Available data section start

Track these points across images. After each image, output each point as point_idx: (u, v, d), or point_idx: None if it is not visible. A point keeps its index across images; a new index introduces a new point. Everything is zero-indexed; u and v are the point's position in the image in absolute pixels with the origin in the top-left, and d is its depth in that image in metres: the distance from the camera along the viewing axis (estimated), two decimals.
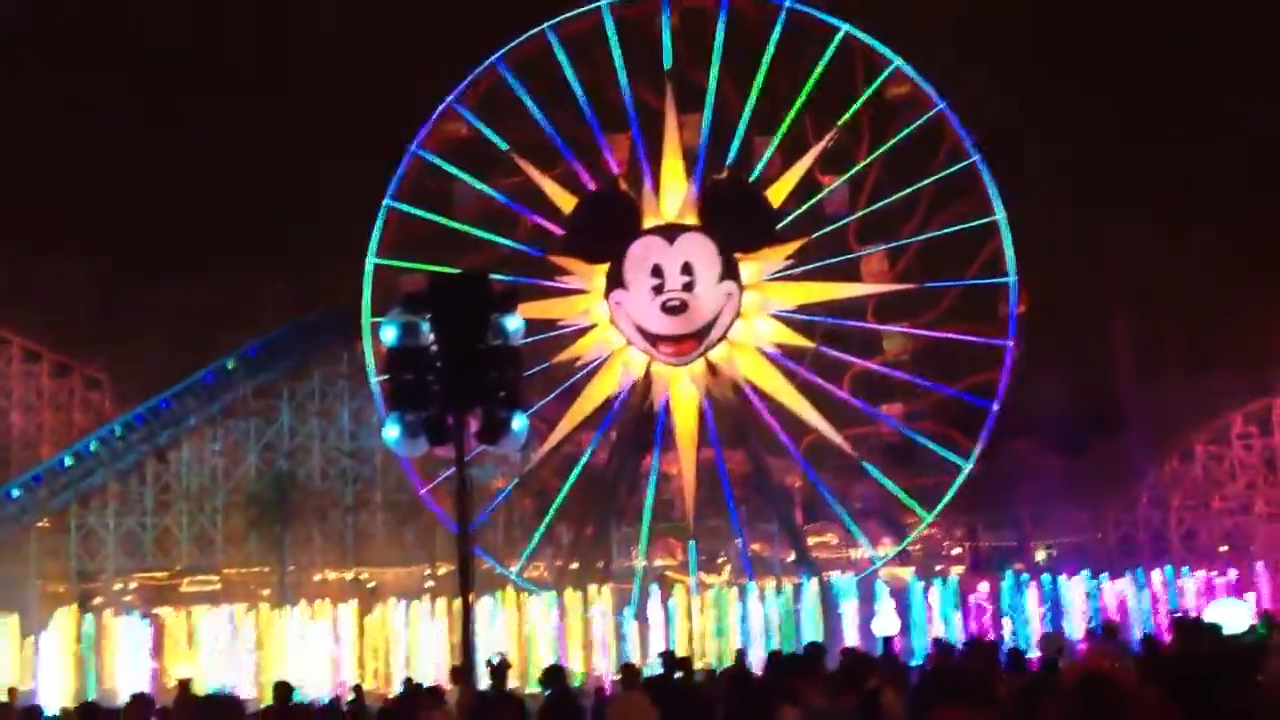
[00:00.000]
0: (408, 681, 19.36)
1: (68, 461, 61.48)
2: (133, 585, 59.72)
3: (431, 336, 17.24)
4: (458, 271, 27.95)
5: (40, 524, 60.65)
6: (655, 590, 30.55)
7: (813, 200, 42.07)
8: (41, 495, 60.52)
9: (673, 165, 42.43)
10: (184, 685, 18.89)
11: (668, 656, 17.06)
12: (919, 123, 41.21)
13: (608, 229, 41.22)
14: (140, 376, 66.94)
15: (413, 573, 57.78)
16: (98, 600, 53.16)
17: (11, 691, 21.58)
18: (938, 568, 46.85)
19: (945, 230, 40.85)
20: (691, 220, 41.65)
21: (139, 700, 14.48)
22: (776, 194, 41.67)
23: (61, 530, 60.60)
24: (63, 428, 69.13)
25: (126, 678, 25.77)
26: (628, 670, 13.87)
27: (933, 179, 40.96)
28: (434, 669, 26.79)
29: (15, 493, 60.35)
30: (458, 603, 24.47)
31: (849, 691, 10.49)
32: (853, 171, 42.06)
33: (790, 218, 41.74)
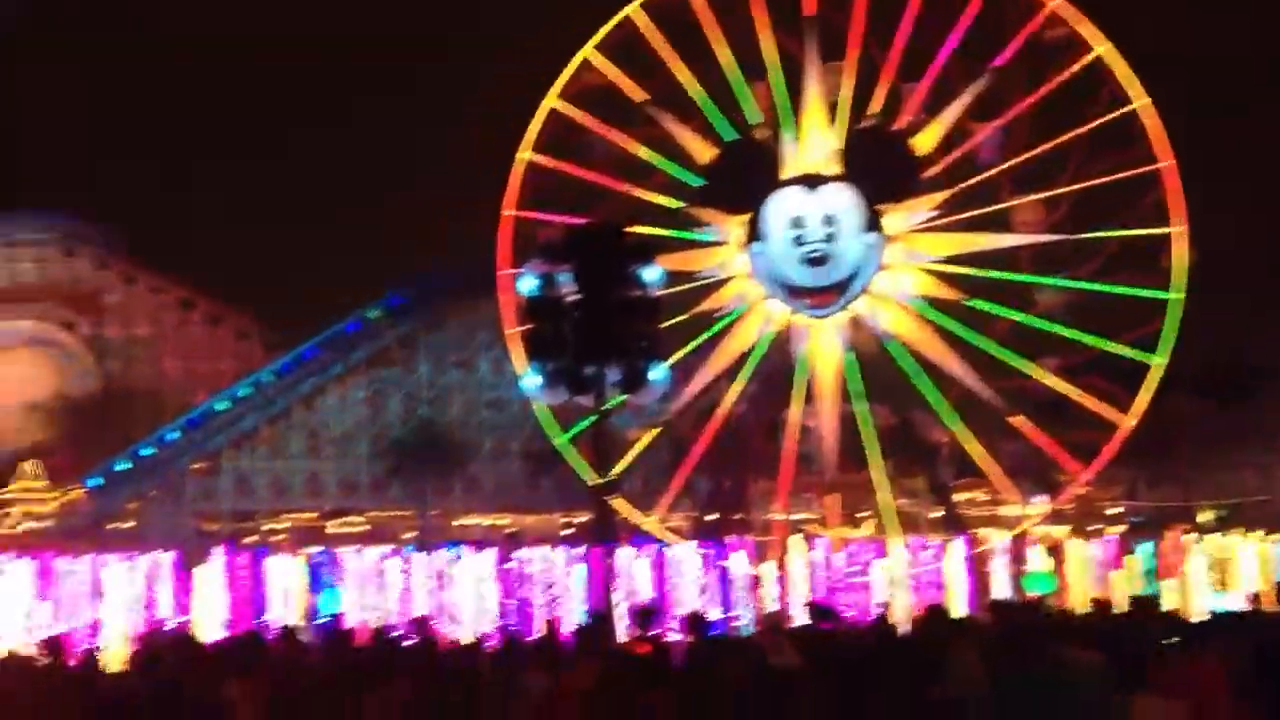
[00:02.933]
0: (549, 623, 19.56)
1: (220, 407, 63.68)
2: (282, 525, 61.79)
3: (570, 287, 17.16)
4: (594, 223, 27.84)
5: (195, 466, 63.05)
6: (795, 543, 30.26)
7: (962, 148, 40.86)
8: (196, 439, 62.91)
9: (814, 114, 41.61)
10: (338, 620, 19.53)
11: (814, 607, 16.89)
12: (1078, 66, 39.59)
13: (747, 179, 40.72)
14: (288, 325, 68.98)
15: (551, 520, 58.60)
16: (250, 539, 55.03)
17: (160, 625, 22.29)
18: (1094, 527, 45.51)
19: (1105, 179, 39.23)
20: (834, 170, 40.88)
21: (286, 633, 15.12)
22: (923, 142, 40.55)
23: (215, 472, 62.95)
24: (215, 375, 71.63)
25: (278, 614, 26.50)
26: (771, 618, 13.79)
27: (1092, 125, 39.31)
28: (573, 615, 26.98)
29: (171, 436, 62.80)
30: (596, 550, 24.58)
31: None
32: (1005, 118, 40.66)
33: (938, 166, 40.65)
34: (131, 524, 60.28)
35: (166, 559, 27.28)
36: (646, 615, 15.27)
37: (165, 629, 21.52)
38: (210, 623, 25.19)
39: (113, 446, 63.06)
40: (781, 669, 9.89)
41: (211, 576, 26.86)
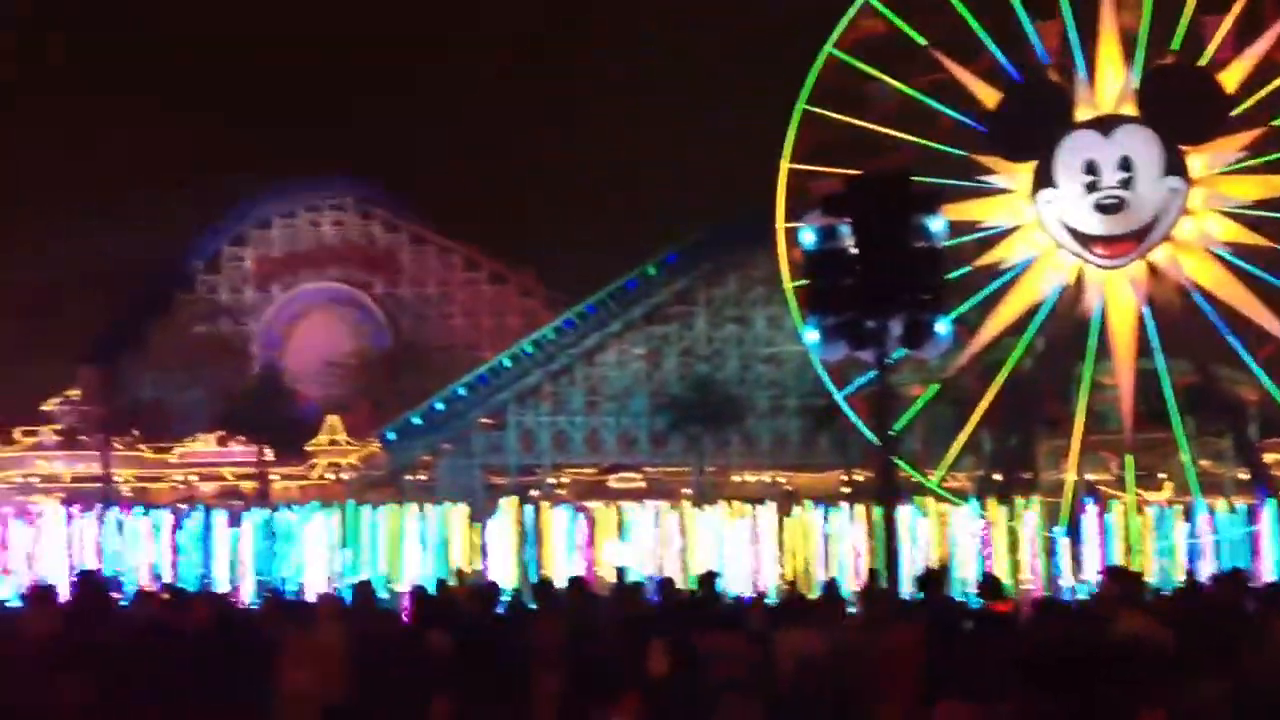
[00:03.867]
0: (831, 583, 19.35)
1: (506, 363, 65.88)
2: (565, 479, 63.57)
3: (851, 239, 16.70)
4: (876, 172, 27.12)
5: (483, 420, 65.51)
6: (1089, 505, 28.88)
7: (1272, 84, 37.84)
8: (483, 394, 65.28)
9: (1109, 51, 39.35)
10: (620, 572, 19.99)
11: (1115, 571, 15.99)
12: None
13: (1035, 123, 38.94)
14: (570, 283, 70.72)
15: (827, 478, 58.02)
16: (534, 492, 56.89)
17: (459, 573, 23.39)
18: None
19: None
20: (1130, 111, 38.59)
21: (578, 581, 15.44)
22: (1230, 79, 37.81)
23: (502, 427, 65.22)
24: (501, 331, 74.29)
25: (561, 564, 27.32)
26: (1110, 584, 12.93)
27: None
28: (850, 574, 26.68)
29: (461, 391, 65.45)
30: (876, 509, 24.13)
31: None
32: None
33: (1246, 104, 37.80)
34: (424, 476, 63.25)
35: (459, 510, 28.42)
36: (939, 577, 14.77)
37: (459, 577, 22.48)
38: (500, 572, 26.11)
39: (406, 402, 66.24)
40: (1143, 637, 9.17)
41: (501, 528, 27.82)
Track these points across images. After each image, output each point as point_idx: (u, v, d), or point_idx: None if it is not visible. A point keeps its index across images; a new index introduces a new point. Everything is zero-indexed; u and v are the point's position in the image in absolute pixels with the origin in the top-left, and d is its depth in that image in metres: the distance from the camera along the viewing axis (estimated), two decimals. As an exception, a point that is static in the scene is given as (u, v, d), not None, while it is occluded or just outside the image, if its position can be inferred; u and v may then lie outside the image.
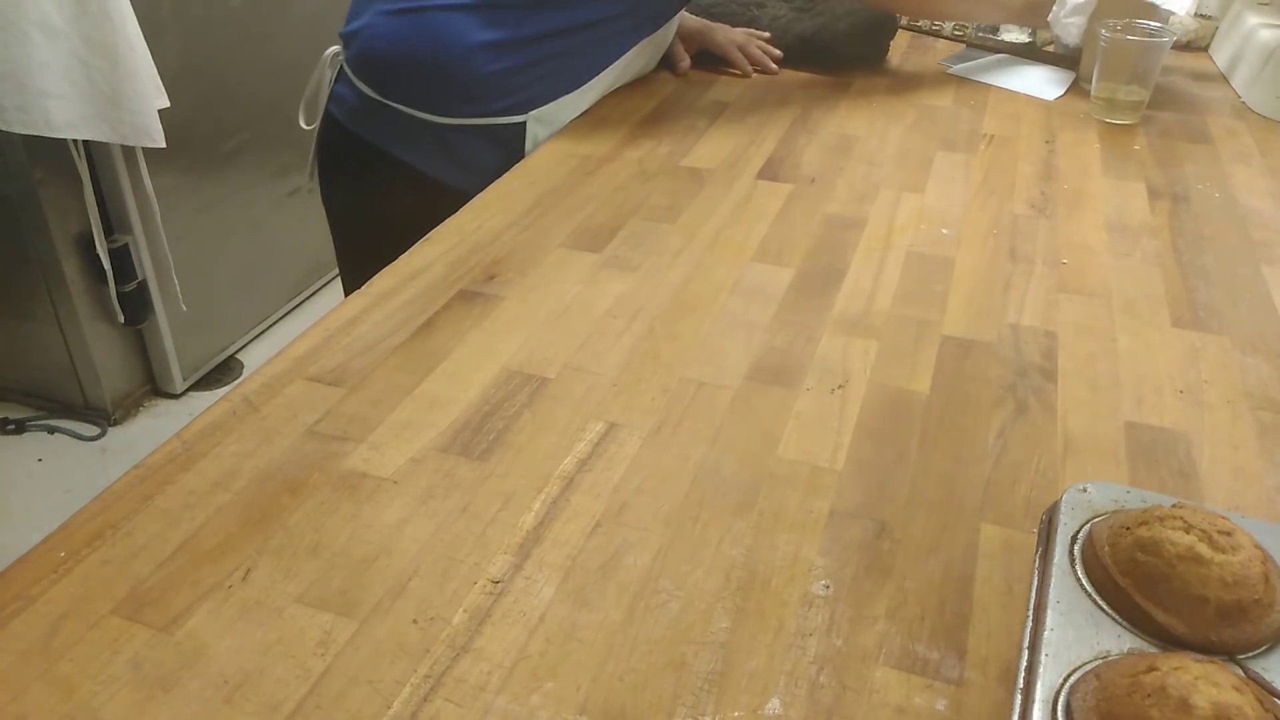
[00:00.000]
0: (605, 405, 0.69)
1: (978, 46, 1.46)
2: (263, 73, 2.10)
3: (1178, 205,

Available data section end

* Task to complete:
Every line above should be retyped exactly; the pictures do not belong in the copy.

* Answer space:
Track these points across images. After each image, output each point as point_idx: (u, v, d), or point_idx: None if it is not visible. A point keeps its index across images; a new index introduces a new point. Everything is zero-indexed; u and v are the point's position in the image in absolute pixels with the origin in the top-left, and d is its depth in that image in metres: the distance from the camera along the viewing axis (estimated), two decimals.
[00:00.000]
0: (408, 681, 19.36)
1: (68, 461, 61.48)
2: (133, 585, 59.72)
3: (431, 336, 17.24)
4: (458, 271, 27.95)
5: (40, 524, 60.65)
6: (655, 590, 30.55)
7: (813, 200, 42.07)
8: (41, 495, 60.52)
9: (673, 165, 42.43)
10: (184, 685, 18.89)
11: (668, 656, 17.06)
12: (919, 123, 41.21)
13: (608, 229, 41.22)
14: (140, 376, 66.94)
15: (413, 573, 57.78)
16: (98, 600, 53.16)
17: (11, 691, 21.58)
18: (938, 568, 46.85)
19: (945, 230, 40.85)
20: (691, 220, 41.65)
21: (139, 700, 14.48)
22: (776, 194, 41.67)
23: (61, 530, 60.60)
24: (63, 428, 69.13)
25: (126, 678, 25.77)
26: (628, 670, 13.87)
27: (933, 179, 40.96)
28: (434, 669, 26.79)
29: (15, 493, 60.35)
30: (458, 603, 24.47)
31: (849, 691, 10.49)
32: (853, 171, 42.06)
33: (790, 218, 41.74)
[00:02.933]
0: (549, 623, 19.56)
1: (220, 407, 63.68)
2: (282, 525, 61.79)
3: (570, 287, 17.16)
4: (594, 223, 27.84)
5: (195, 466, 63.05)
6: (795, 543, 30.26)
7: (962, 148, 40.86)
8: (196, 439, 62.91)
9: (814, 114, 41.61)
10: (338, 620, 19.53)
11: (814, 607, 16.89)
12: (1078, 66, 39.59)
13: (747, 179, 40.72)
14: (288, 325, 68.98)
15: (551, 520, 58.60)
16: (250, 539, 55.03)
17: (160, 625, 22.29)
18: (1094, 527, 45.51)
19: (1105, 179, 39.23)
20: (834, 170, 40.88)
21: (286, 633, 15.12)
22: (923, 142, 40.55)
23: (215, 472, 62.95)
24: (215, 375, 71.63)
25: (278, 614, 26.50)
26: (771, 618, 13.79)
27: (1092, 125, 39.31)
28: (573, 615, 26.98)
29: (171, 436, 62.80)
30: (596, 550, 24.58)
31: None
32: (1005, 118, 40.66)
33: (938, 166, 40.65)
34: (131, 524, 60.28)
35: (166, 559, 27.28)
36: (646, 615, 15.27)
37: (165, 629, 21.52)
38: (210, 623, 25.19)
39: (113, 446, 63.06)
40: (781, 669, 9.89)
41: (211, 576, 26.86)
[00:03.867]
0: (831, 583, 19.35)
1: (506, 363, 65.88)
2: (565, 479, 63.57)
3: (851, 239, 16.70)
4: (876, 172, 27.12)
5: (483, 420, 65.51)
6: (1089, 505, 28.88)
7: (1272, 84, 37.84)
8: (483, 394, 65.28)
9: (1109, 51, 39.35)
10: (620, 572, 19.99)
11: (1115, 571, 15.99)
12: None
13: (1035, 123, 38.94)
14: (570, 283, 70.72)
15: (827, 478, 58.02)
16: (534, 492, 56.89)
17: (459, 573, 23.39)
18: None
19: None
20: (1130, 111, 38.59)
21: (578, 581, 15.44)
22: (1230, 79, 37.81)
23: (502, 427, 65.22)
24: (501, 331, 74.29)
25: (561, 564, 27.32)
26: (1110, 584, 12.93)
27: None
28: (850, 574, 26.68)
29: (461, 391, 65.45)
30: (876, 509, 24.13)
31: None
32: None
33: (1246, 104, 37.80)
34: (424, 476, 63.25)
35: (459, 510, 28.42)
36: (939, 577, 14.77)
37: (459, 577, 22.48)
38: (500, 572, 26.11)
39: (406, 402, 66.24)
40: (1143, 637, 9.17)
41: (501, 528, 27.82)
Track these points across images. After each image, output each point as point_idx: (u, v, d), or point_idx: None if it is not visible. A point keeps its index across images; a new index introduces a new point. Everything is zero-indexed; u and v are the point's position in the image in absolute pixels with the origin in the top-left, and d is its depth in that image in metres: the distance from the camera along the viewing axis (estimated), two decimals. As an exception, a point that is static in the scene is given as (u, v, d), not None, while it is occluded or just outside the image, if its position can be inferred; u and v may then lie outside the image.
[00:00.000]
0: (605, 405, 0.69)
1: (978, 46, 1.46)
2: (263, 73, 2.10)
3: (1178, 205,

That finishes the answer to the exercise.